Yup. If she went to all the effort to talk to you about coming off the pill in the summer, she cannot claim to have been TTC longer than a few months.

That's not infertility. That's normal.

Go with the bland "fine. Thanks for letting me know" etc. I would NOT say I understood, as well, I wouldn't.

AND make sure your in laws know they are welcome. I wouldn't put it past someone like your SIL to say to them that you completely understand and are supportive of them all partying away from the grandchildren.

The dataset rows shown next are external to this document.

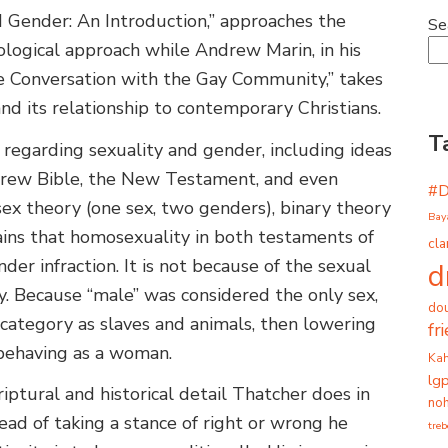
d Gender: An Introduction,” approaches the
Se
ological approach while Andrew Marin, in his
he Conversation with the Gay Community,” takes
d its relationship to contemporary Christians.
T
s regarding sexuality and gender, including ideas
brew Bible, the New Testament, and even
#
sex theory (one sex, two genders), binary theory
Bay
ains that homosexuality in both testaments of
cla
der infraction. It is not because of the sexual
d
ity. Because “male” was considered the only sex,
dou
ategory as slaves and animals, then lowering
fr
 behaving as a woman.
Ka
lg
riptural and historical detail Thatcher does in
noh
ead of taking a stance of right or wrong he
tre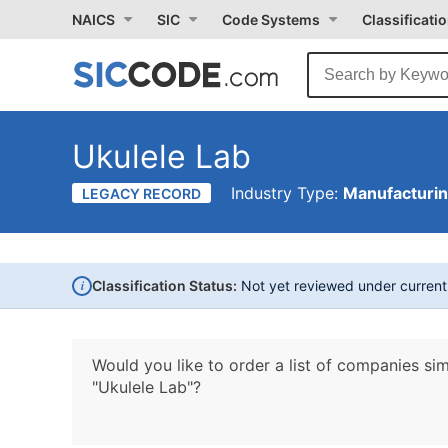
NAICS
SIC
Code Systems
Classificati
Ukulele Lab
Industry Type:
Manufacturi
LEGACY RECORD
i
Classification Status:
Not yet reviewed under curren
Would you like to order a list of companies sim
"Ukulele Lab"?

middleeasternpromise · 05/12/2021 10:18

Its really positive that you and your SIL have a good relationship especially given she has a difficult relationship with her brother so it indicates she would like to repair that in some way. However, I would be mindful of setting loving but firm boundaries with her - if you tolerate her lashing out at you because she is upset at things not working out for her, you may well start setting up a pattern of how the relationship will go in the future. As close family I imagine you see yourselves being long term close family in connections. For that reason I think its important that you set a precedent. I would empathise completely with her distress, I would encourage her that 6 months isnt long and I would share any similarities you had but I would let her know her comments were hurtful and although you are now blessed with children, the road was not easy. I would also say you are saddened that other family members and being asked to choose between people and hope she will deal with that more sensitively. I would then remind her she can change her mind up to the last minute and there will be no hard feelings. For me there are no hall passes for hurtful behaviour.